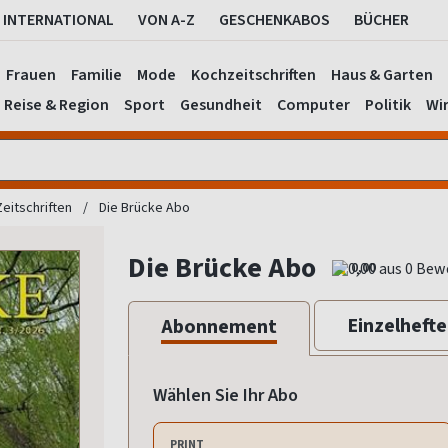
INTERNATIONAL
VON A-Z
GESCHENKABOS
BÜCHER
Frauen
Familie
Mode
Kochzeitschriften
Haus & Garten
Reise & Region
Sport
Gesundheit
Computer
Politik
Wir
Zeitschriften
Die Brücke Abo
Die Brücke Abo
0,00
Einzelhefte
Abonnement
Wählen Sie Ihr Abo
PRINT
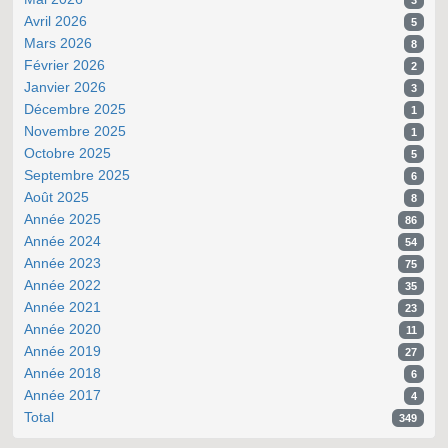
Avril 2026
5
Mars 2026
8
Février 2026
2
Janvier 2026
3
Décembre 2025
1
Novembre 2025
1
Octobre 2025
5
Septembre 2025
6
Août 2025
8
Année 2025
86
Année 2024
54
Année 2023
75
Année 2022
35
Année 2021
23
Année 2020
11
Année 2019
27
Année 2018
6
Année 2017
4
Total
349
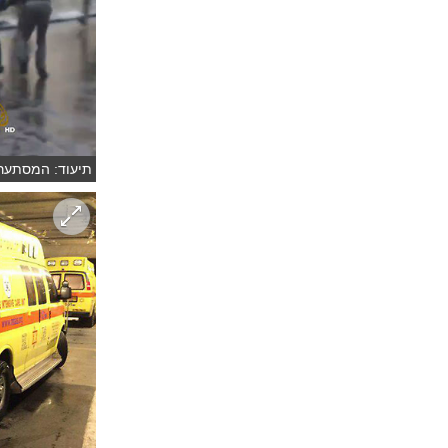
תיעוד: המסתערב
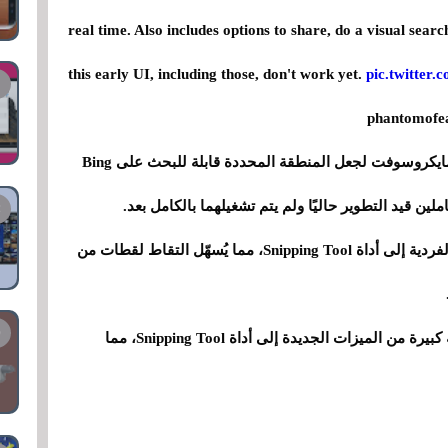
real time. Also includes options to share, do a visual searc
this early UI, including those, don't work yet.
pic.twitte
بالإضافة إلى الرسم والتعليق التوضيحي، تخطط مايكروسوفت لجعل المنطقة المحددة قابلة للبحث على Bing
أضافت مايكروسوفت مؤخرًا ميزة تسجيل النوافذ الفردية إلى أداة Snipping Tool، مما يُسهّل التقاط لقطات من
في الأشهر الأخيرة، أضافت مايكروسوفت مجموعة كبيرة من الميزات الجديدة إلى أداة Snipping Tool، مما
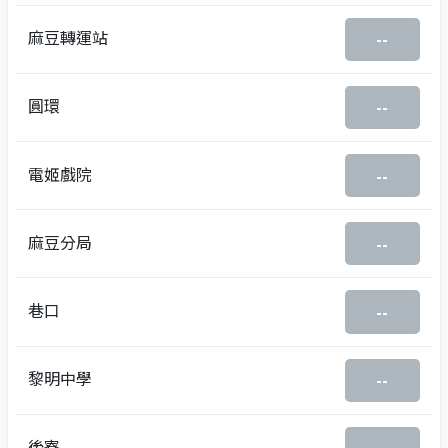
麻豆轉運站
--
圓環
--
電姬戲院
--
麻豆分局
--
巷口
--
黎明中學
--
後寮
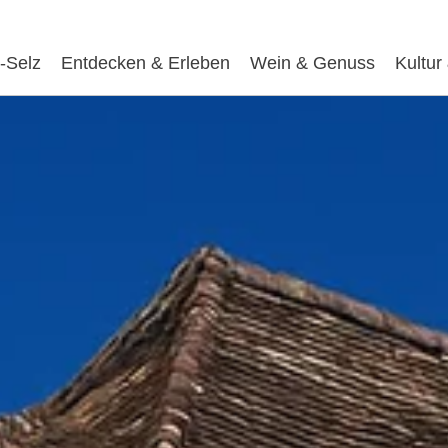
-Selz
Entdecken & Erleben
Wein & Genuss
Kultur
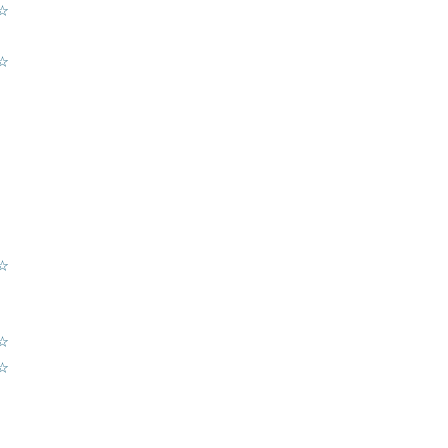
☆
☆
☆
☆
☆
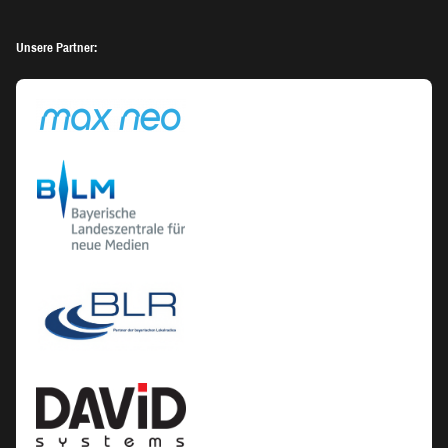
Unsere Partner:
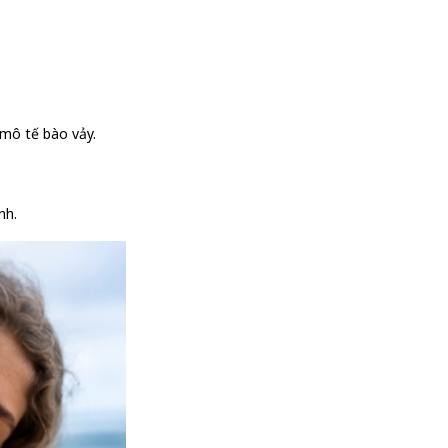
 mô tế bào vảy.
nh.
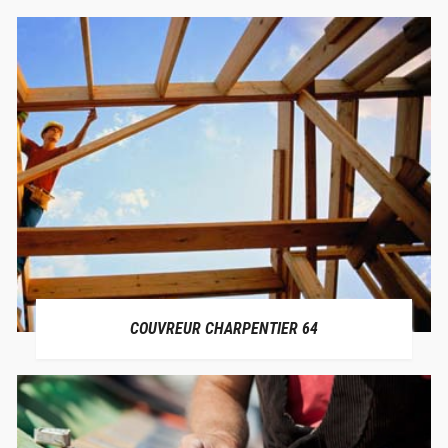
COUVREUR CHARPENTIER 64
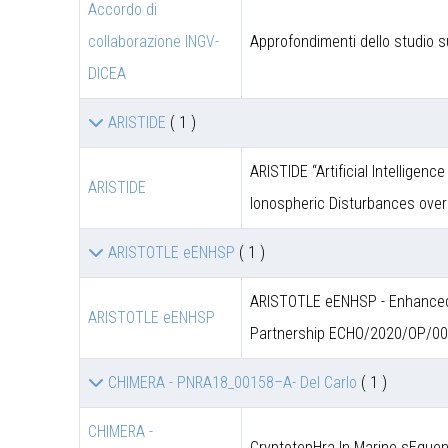
Accordo di
collaborazione INGV-
Approfondimenti dello studio s
DICEA
ARISTIDE
( 1 )
ARISTIDE “Artificial Intelligen
ARISTIDE
Ionospheric Disturbances over
ARISTOTLE eENHSP
( 1 )
ARISTOTLE eENHSP - Enhanced 
ARISTOTLE eENHSP
Partnership ECHO/2020/OP/0
CHIMERA - PNRA18_00158–A- Del Carlo
( 1 )
CHIMERA -
CryptotepHra In Marine sEquen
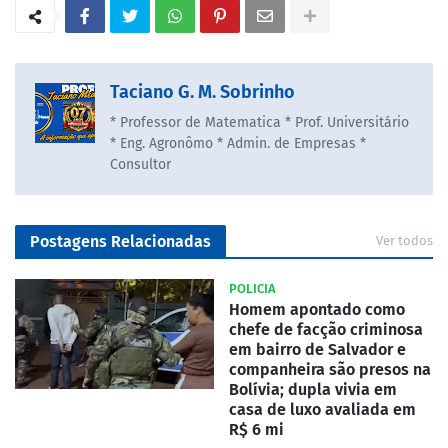
Taciano G. M. Sobrinho
* Professor de Matematica * Prof. Universitário
* Eng. Agronômo * Admin. de Empresas *
Consultor
Postagens Relacionadas
Ver todos
POLICIA
Homem apontado como
chefe de facção criminosa
em bairro de Salvador e
companheira são presos na
Bolívia; dupla vivia em
casa de luxo avaliada em
R$ 6 mi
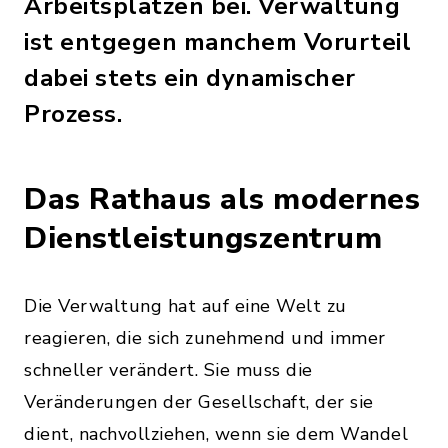
Arbeitsplätzen bei. Verwaltung
ist entgegen manchem Vorurteil
dabei stets ein dynamischer
Prozess.
Das Rathaus als modernes
Dienstleistungszentrum
Die Verwaltung hat auf eine Welt zu
reagieren, die sich zunehmend und immer
schneller verändert. Sie muss die
Veränderungen der Gesellschaft, der sie
dient, nachvollziehen, wenn sie dem Wandel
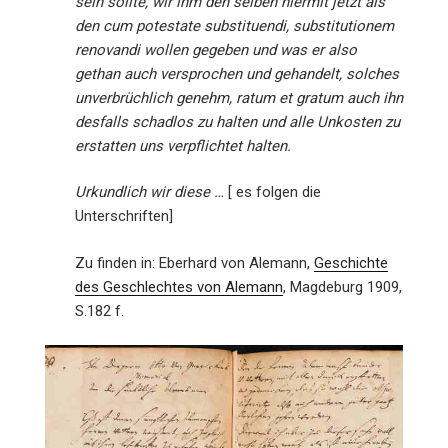
sein sollte, wir ihm den selben hiermit jetzt als
den cum potestate substituendi, substitutionem
renovandi wollen gegeben und was er also
gethan auch versprochen und gehandelt, solches
unverbrüchlich genehm, ratum et gratum auch ihn
desfalls schadlos zu halten und alle Unkosten zu
erstatten uns verpflichtet halten.
Urkundlich wir diese …
[ es folgen die
Unterschriften]
Zu finden in: Eberhard von Alemann,
Geschichte
des Geschlechtes von Alemann
, Magdeburg 1909,
S.182 f.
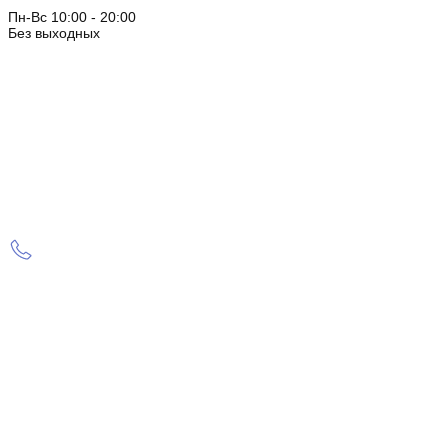
Пн-Вс 10:00 - 20:00
Без выходных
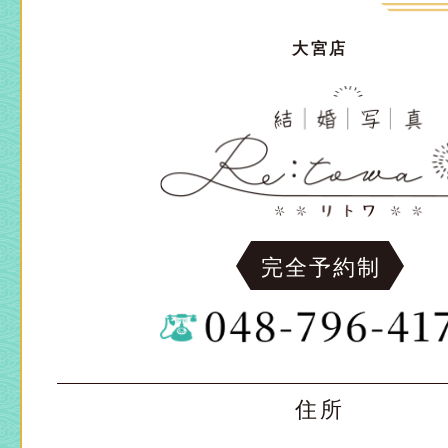
大宮店
完全予約制
住所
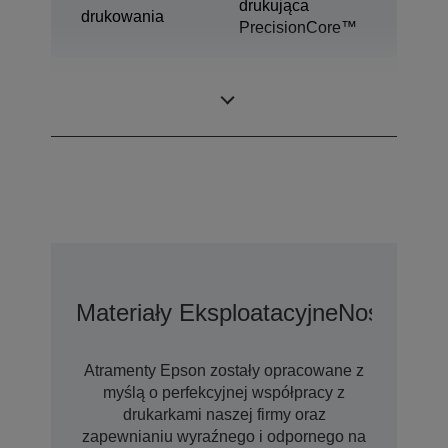
drukująca
drukowania
PrecisionCore™
Technologia
Ultrachrome® XD
tuszów
Materiały Eksploatacyjne
Nośniki
Op
Atramenty Epson zostały opracowane z
myślą o perfekcyjnej współpracy z
drukarkami naszej firmy oraz
zapewnianiu wyraźnego i odpornego na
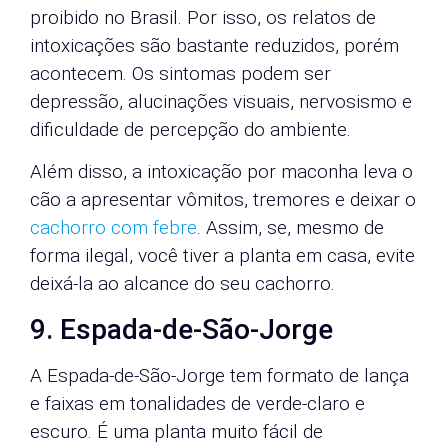
proibido no Brasil. Por isso, os relatos de
intoxicações são bastante reduzidos, porém
acontecem. Os sintomas podem ser
depressão, alucinações visuais, nervosismo e
dificuldade de percepção do ambiente.
Além disso, a intoxicação por maconha leva o
cão a apresentar vômitos, tremores e deixar o
cachorro com febre
. Assim, se, mesmo de
forma ilegal, você tiver a planta em casa, evite
deixá-la ao alcance do seu cachorro.
9. Espada-de-São-Jorge
A Espada-de-São-Jorge tem formato de lança
e faixas em tonalidades de verde-claro e
escuro. É uma planta muito fácil de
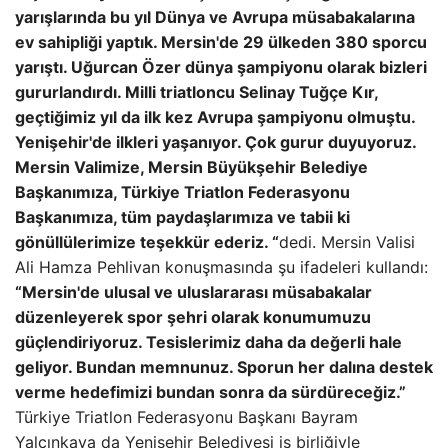
yarışlarında bu yıl Dünya ve Avrupa müsabakalarına
ev sahipliği yaptık. Mersin'de 29 ülkeden 380 sporcu
yarıştı. Uğurcan Özer dünya şampiyonu olarak bizleri
gururlandırdı. Milli triatloncu Selinay Tuğçe Kır,
geçtiğimiz yıl da ilk kez Avrupa şampiyonu olmuştu.
Yenişehir'de ilkleri yaşanıyor. Çok gurur duyuyoruz.
Mersin Valimize, Mersin Büyükşehir Belediye
Başkanımıza, Türkiye Triatlon Federasyonu
Başkanımıza, tüm paydaşlarımıza ve tabii ki
gönüllülerimize teşekkür ederiz. “
dedi. Mersin Valisi
Ali Hamza Pehlivan konuşmasında şu ifadeleri kullandı:
“Mersin'de ulusal ve uluslararası müsabakalar
düzenleyerek spor şehri olarak konumumuzu
güçlendiriyoruz. Tesislerimiz daha da değerli hale
geliyor. Bundan memnunuz. Sporun her dalına destek
verme hedefimizi bundan sonra da sürdüreceğiz.”
Türkiye Triatlon Federasyonu Başkanı Bayram
Yalçınkaya da Yenişehir Belediyesi iş birliğiyle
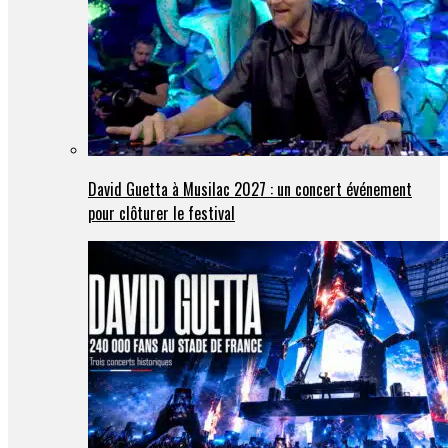
David Guetta à Musilac 2027 : un concert événement
pour clôturer le festival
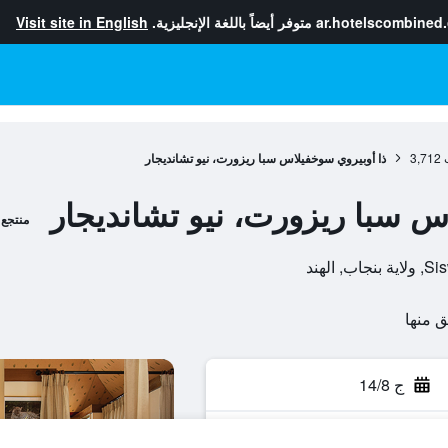
ar.hotelscombined
متوفر أيضاً باللغة الإنجليزية.
Visit site in English
3,712
ذا أوبيروي سوخفيلاس سبا ريزورت، نيو تشانديجار
س سبا ريزورت، نيو تشانديجار
منتجع
لهند
ج 14/8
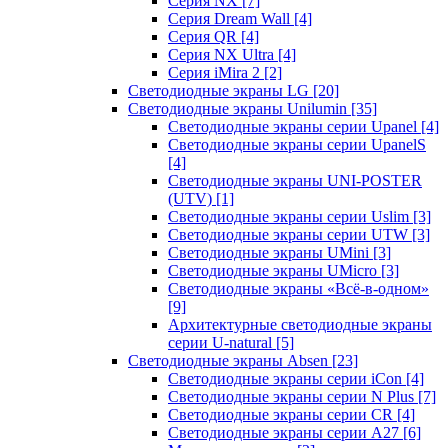
Серия NX
[7]
Серия Dream Wall
[4]
Серия QR
[4]
Серия NX Ultra
[4]
Серия iMira 2
[2]
Светодиодные экраны LG
[20]
Светодиодные экраны Unilumin
[35]
Светодиодные экраны серии Upanel
[4]
Светодиодные экраны серии UpanelS
[4]
Светодиодные экраны UNI-POSTER
(UTV)
[1]
Светодиодные экраны серии Uslim
[3]
Светодиодные экраны серии UTW
[3]
Светодиодные экраны UMini
[3]
Светодиодные экраны UMicro
[3]
Светодиодные экраны «Всё-в-одном»
[9]
Архитектурные светодиодные экраны
серии U-natural
[5]
Светодиодные экраны Absen
[23]
Светодиодные экраны серии iCon
[4]
Светодиодные экраны серии N Plus
[7]
Светодиодные экраны серии CR
[4]
Светодиодные экраны серии А27
[6]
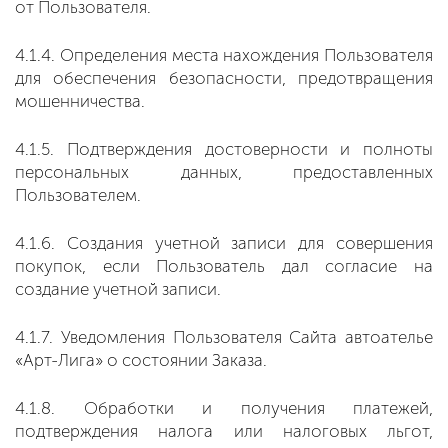
от Пользователя.
4.1.4. Определения места нахождения Пользователя
для обеспечения безопасности, предотвращения
мошенничества.
4.1.5. Подтверждения достоверности и полноты
персональных данных, предоставленных
Пользователем.
4.1.6. Создания учетной записи для совершения
покупок, если Пользователь дал согласие на
создание учетной записи.
4.1.7. Уведомления Пользователя Сайта автоателье
«Арт-Лига» о состоянии Заказа.
4.1.8. Обработки и получения платежей,
подтверждения налога или налоговых льгот,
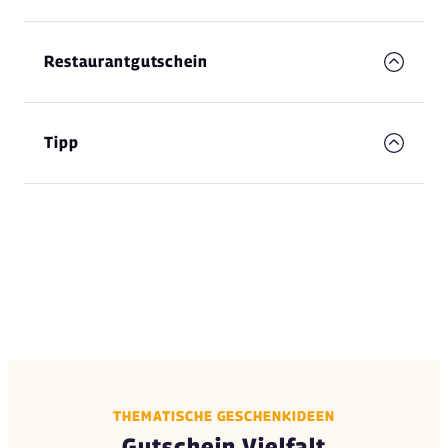
Restaurantgutschein
Tipp
THEMATISCHE GESCHENKIDEEN
Gutschein Vielfalt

What you will do — Please write out again the text read from every row above, word for word, and leave the pictures out of your answer.

Exercise output —
INTERNATIONAL
VON A-Z
GESCHENKABOS
BÜCHER
Frauen
Familie
Mode
Kochzeitschriften
Haus & Garten
Reise & Region
Sport
Gesundheit
Computer
Politik
Wir
Zeitschriften
Die Brücke Abo
Die Brücke Abo
0,00
Einzelhefte
Abonnement
Wählen Sie Ihr Abo
PRINT
Avril 2026
5
Mars 2026
8
Février 2026
2
Janvier 2026
3
Décembre 2025
1
Novembre 2025
1
Octobre 2025
5
Septembre 2025
6
Août 2025
8
Année 2025
86
Année 2024
54
Année 2023
75
Année 2022
35
Année 2021
23
Année 2020
11
Année 2019
27
Année 2018
6
Année 2017
4
Total
349
תיעוד: המסתערב
real time. Also includes options to share, do a visual searc
this early UI, including those, don't work yet.
pic.twitte
بالإضافة إلى الرسم والتعليق التوضيحي، تخطط مايكروسوفت لجعل المنطقة المحددة قابلة للبحث على Bing
أضافت مايكروسوفت مؤخرًا ميزة تسجيل النوافذ الفردية إلى أداة Snipping Tool، مما يُسهّل التقاط لقطات من
في الأشهر الأخيرة، أضافت مايكروسوفت مجموعة كبيرة من الميزات الجديدة إلى أداة Snipping Tool، مما
麻豆轉運站
--
圓環
--
電姬戲院
--
麻豆分局
--
巷口
--
黎明中學
--
後寮
-Selz
Entdecken & Erleben
Wein & Genuss
Kultur
☆
☆
☆
☆
☆
Unsere Partner:
 mô tế bào vảy.
nh.
COUVREUR CHARPENTIER 64
Accordo di
collaborazione INGV-
Approfondimenti dello studio s
DICEA
ARISTIDE
( 1 )
ARISTIDE “Artificial Intelligen
ARISTIDE
Ionospheric Disturbances over
ARISTOTLE eENHSP
( 1 )
ARISTOTLE eENHSP - Enhanced 
ARISTOTLE eENHSP
Partnership ECHO/2020/OP/0
CHIMERA - PNRA18_00158–A- Del Carlo
( 1 )
CHIMERA -
CryptotepHra In Marine sEquen
Taciano G. M. Sobrinho
* Professor de Matematica * Prof. Universitário
* Eng. Agronômo * Admin. de Empresas *
Consultor
Postagens Relacionadas
Ver todos
POLICIA
Homem apontado como
chefe de facção criminosa
em bairro de Salvador e
companheira são presos na
Bolívia; dupla vivia em
casa de luxo avaliada em
R$ 6 mi
Arbeitsplätzen bei. Verwaltung
ist entgegen manchem Vorurteil
dabei stets ein dynamischer
Prozess.
Das Rathaus als modernes
Dienstleistungszentrum
Die Verwaltung hat auf eine Welt zu
reagieren, die sich zunehmend und immer
schneller verändert. Sie muss die
Veränderungen der Gesellschaft, der sie
dient, nachvollziehen, wenn sie dem Wandel
sein sollte, wir ihm den selben hiermit jetzt als
den cum potestate substituendi, substitutionem
renovandi wollen gegeben und was er also
gethan auch versprochen und gehandelt, solches
unverbrüchlich genehm, ratum et gratum auch ihn
desfalls schadlos zu halten und alle Unkosten zu
erstatten uns verpflichtet halten.
Urkundlich wir diese …
[ es folgen die
Unterschriften]
Zu finden in: Eberhard von Alemann,
Geschichte
des Geschlechtes von Alemann
, Magdeburg 1909,
S.182 f.
Пн-Вс 10:00 - 20:00
Без выходных
大宮店
完全予約制
住所
drukująca
drukowania
PrecisionCore™
Technologia
Ultrachrome® XD
tuszów
Materiały Eksploatacyjne
Nośniki
Op
Atramenty Epson zostały opracowane z
myślą o perfekcyjnej współpracy z
drukarkami naszej firmy oraz
zapewnianiu wyraźnego i odpornego na
proibido no Brasil. Por isso, os relatos de
intoxicações são bastante reduzidos, porém
acontecem. Os sintomas podem ser
depressão, alucinações visuais, nervosismo e
dificuldade de percepção do ambiente.
Além disso, a intoxicação por maconha leva o
cão a apresentar vômitos, tremores e deixar o
cachorro com febre
. Assim, se, mesmo de
forma ilegal, você tiver a planta em casa, evite
deixá-la ao alcance do seu cachorro.
9. Espada-de-São-Jorge
A Espada-de-São-Jorge tem formato de lança
e faixas em tonalidades de verde-claro e
escuro. É uma planta muito fácil de
yarışlarında bu yıl Dünya ve Avrupa müsabakalarına
ev sahipliği yaptık. Mersin'de 29 ülkeden 380 sporcu
yarıştı. Uğurcan Özer dünya şampiyonu olarak bizleri
gururlandırdı. Milli triatloncu Selinay Tuğçe Kır,
geçtiğimiz yıl da ilk kez Avrupa şampiyonu olmuştu.
Yenişehir'de ilkleri yaşanıyor. Çok gurur duyuyoruz.
Mersin Valimize, Mersin Büyükşehir Belediye
Başkanımıza, Türkiye Triatlon Federasyonu
Başkanımıza, tüm paydaşlarımıza ve tabii ki
gönüllülerimize teşekkür ederiz. “
dedi. Mersin Valisi
Ali Hamza Pehlivan konuşmasında şu ifadeleri kullandı:
“Mersin'de ulusal ve uluslararası müsabakalar
düzenleyerek spor şehri olarak konumumuzu
güçlendiriyoruz. Tesislerimiz daha da değerli hale
geliyor. Bundan memnunuz. Sporun her dalına destek
verme hedefimizi bundan sonra da sürdüreceğiz.”
Türkiye Triatlon Federasyonu Başkanı Bayram
Yalçınkaya da Yenişehir Belediyesi iş birliğiyle
David Guetta à Musilac 2027 : un concert événement
pour clôturer le festival
ar.hotelscombined
متوفر أيضاً باللغة الإنجليزية.
Visit site in English
3,712
ذا أوبيروي سوخفيلاس سبا ريزورت، نيو تشانديجار
س سبا ريزورت، نيو تشانديجار
منتجع
لهند
ج 14/8
Серия NX
[7]
Серия Dream Wall
[4]
Серия QR
[4]
Серия NX Ultra
[4]
Серия iMira 2
[2]
Светодиодные экраны LG
[20]
Светодиодные экраны Unilumin
[35]
Светодиодные экраны серии Upanel
[4]
Светодиодные экраны серии UpanelS
[4]
Светодиодные экраны UNI-POSTER
(UTV)
[1]
Светодиодные экраны серии Uslim
[3]
Светодиодные экраны серии UTW
[3]
Светодиодные экраны UMini
[3]
Светодиодные экраны UMicro
[3]
Светодиодные экраны «Всё-в-одном»
[9]
Архитектурные светодиодные экраны
серии U-natural
[5]
Светодиодные экраны Absen
[23]
Светодиодные экраны серии iCon
[4]
Светодиодные экраны серии N Plus
[7]
Светодиодные экраны серии CR
[4]
Светодиодные экраны серии А27
[6]
от Пользователя.
4.1.4. Определения места нахождения Пользователя
для обеспечения безопасности, предотвращения
мошенничества.
4.1.5. Подтверждения достоверности и полноты
персональных данных, предоставленных
Пользователем.
4.1.6. Создания учетной записи для совершения
покупок, если Пользователь дал согласие на
создание учетной записи.
4.1.7. Уведомления Пользователя Сайта автоателье
«Арт-Лига» о состоянии Заказа.
4.1.8. Обработки и получения платежей,
подтверждения налога или налоговых льгот,
Restaurantgutschein
Tipp
THEMATISCHE GESCHENKIDEEN
Gutschein Vielfalt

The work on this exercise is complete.